[Opening Given information section]

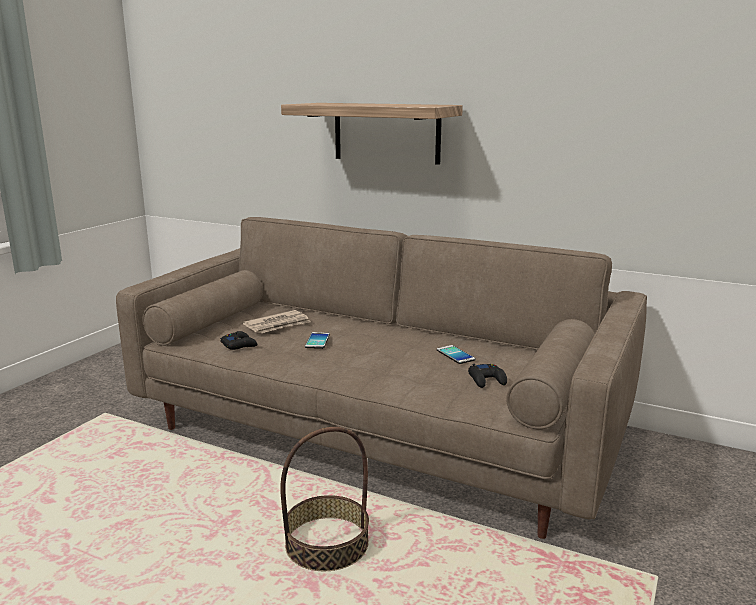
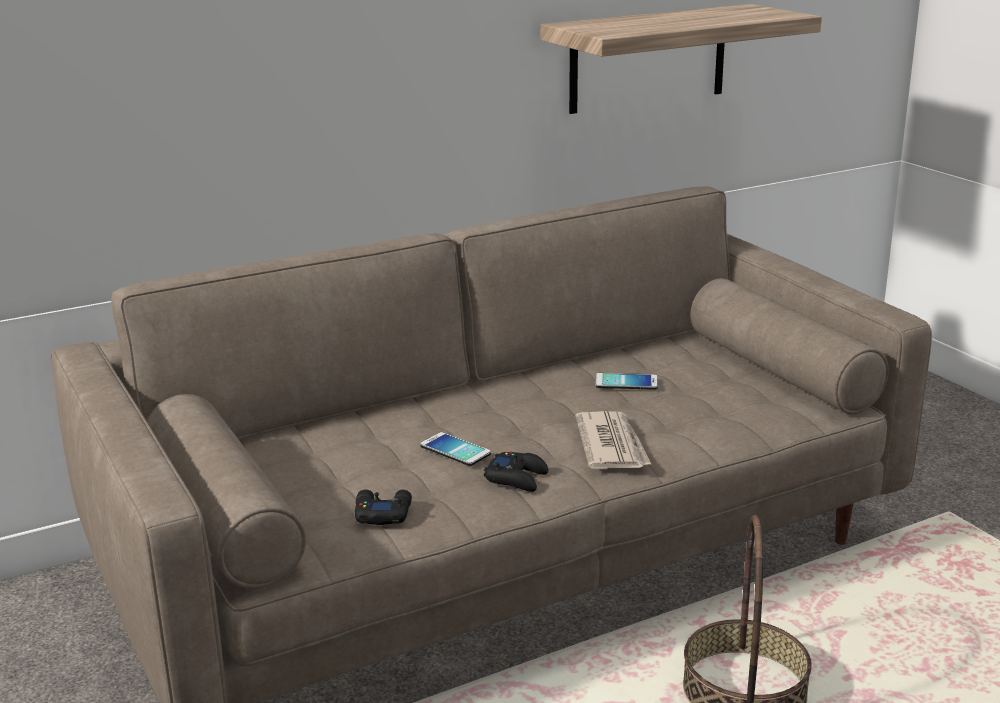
camera: 55 degrees left, 5 degrees up
newspaper [243,310,311,333] -> newspaper moved to [576,411,652,469]
shelf [281,103,463,165] -> shelf moved to [540,4,822,114]
black game controller [468,364,507,388] -> black game controller moved to [484,451,548,492]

[Closing Given information section]

Line by line and exactly, write out the material above. Skip the pictures.

> Written answer:
camera: 55 degrees left, 5 degrees up
newspaper [243,310,311,333] -> newspaper moved to [576,411,652,469]
shelf [281,103,463,165] -> shelf moved to [540,4,822,114]
black game controller [468,364,507,388] -> black game controller moved to [484,451,548,492]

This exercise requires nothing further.